Date Added: August 2007

Often, quality is understood as a high end result. A well crafted table, for example, blends wood, workmanship and finish for a durable, aesthetic and gratifying piece of furniture. Similar to fine artisans, many organizations define quality as the ability to create finished products with minimal defects. However, does the mere assembly of its parts necessarily equate to quality? With modern standards of quality – ISO, just-in-time manufacturing – a well produced finished product alone may not be enough for true “quality” to exist.
 
As customers become increasingly aware of factors contributing to the delivery of their finished goods, a well finished product is the rule, not the exception. On-time delivery, flexibility in the manufacturing process, short lead times, high levels of customer service and, of course, low price are variables competing organizations can use to differentiate themselves in terms of quality.
 
Quality is no longer a finished product; rather, it is the sum of the processes and services leading to the delivery of defect-free products. Customers have always expected the job done right. Now, they also expect it customized, on-time, inexpensive and flawlessly executed.
 
Few organizations have grasped the concept of total quality management as well as Toyota in the past 30 years. While American automakers have been preoccupied with market share, Toyota has been obsessed with the elusive element of quality. Toyota argues market share is a by-product of an entirely “quality” product.1 The difference between Japanese and American ideals is pronounced when comparing vision statements:
 
General Motors: “Our vision is to be the world leader in transportation products and related services.”
 
Ford: To become the world's leading company for automotive products and services.”
 
Toyota: Through ‘Monozukuri - manufacturing of value-added products’ and ‘technological innovation,’ Toyota is helping to create a more prosperous society. To achieve this, we are taking up challenge in the below themes.”
 
(1)  Be a driving force in global regeneration by implementing the most advanced
       environmental technologies.
(2)  Create automobiles and a motorized society in which people can live safely, securely and
       comfortably.
(3)  Promote the advantages of cars throughout the world and attract more Toyota fans.

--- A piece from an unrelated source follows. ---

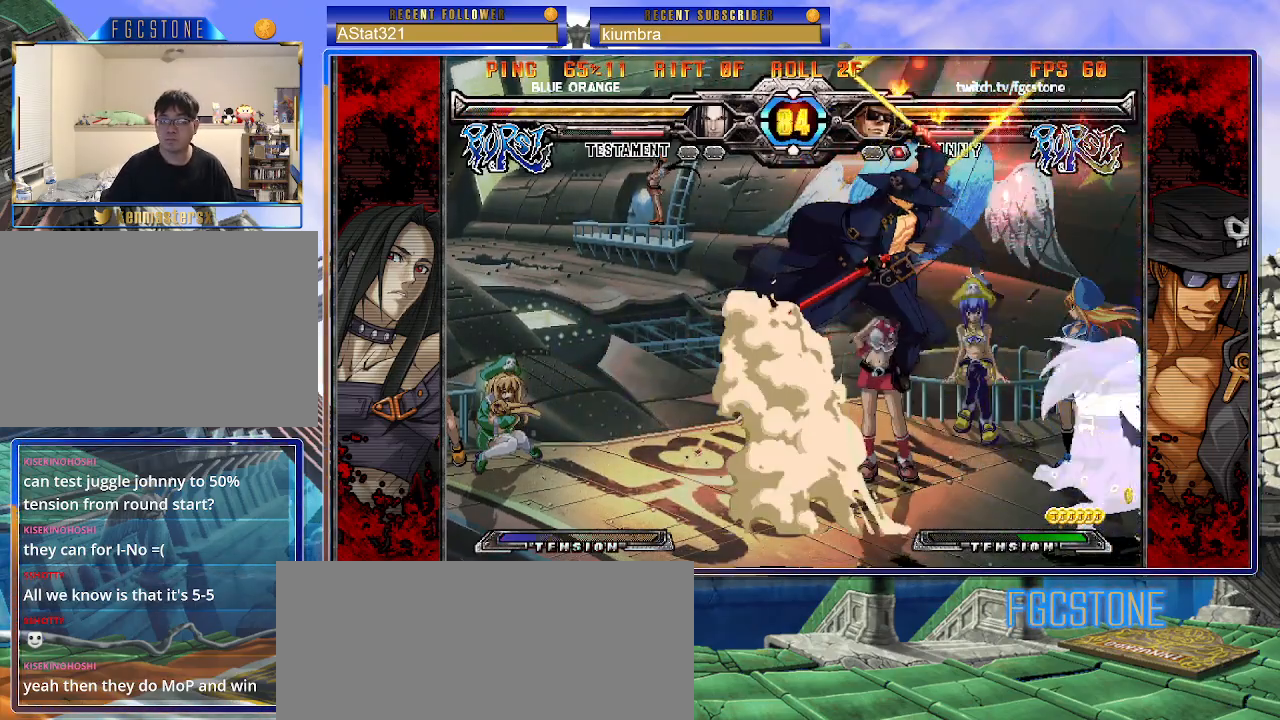
{"buttons": [], "left_stick": "left", "events": [[67, "left_stick", "center"], [83, "K", "down"], [183, "K", "up"], [433, "left_stick", "left"]]}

(4)  Be a truly global company that is trusted and respected by all people around the world.
   
The distinction between the American manufacturers’ statements and that of Toyota’s is significant. Whereas General Motors and Ford seek to be the “leader,” globally, Toyota strives to meet a number of criteria first, whereby it will evolve into a leader. Furthermore, Toyota has its own production mantra, “The Toyota Way” which details 14 separate management principles in which Toyota employees learn to produce quality vehicles. Their American counterparts do not boast widely recognized, similar systems.
 
In 2007, Toyota surpassed General Motors as the world leader in auto manufacturing; essentially, beating General Motors at their own game. A focus on quality, technology and social consciousness have directly attributed to Toyota’s swift growth since entering the American car market in the early 1970’s. With plans to grow in such emerging markets as Russia, India, China and Brazil, its potential is unprecedented.
  


1 Watanabe, Katsuake, Stewart, Thomas A., Ramand, Anand P. Lessons from Toyota's
   Long Drive: A Conversation with Katsuaki Watanabe. Harvard Business Review.
   July/August, 2007.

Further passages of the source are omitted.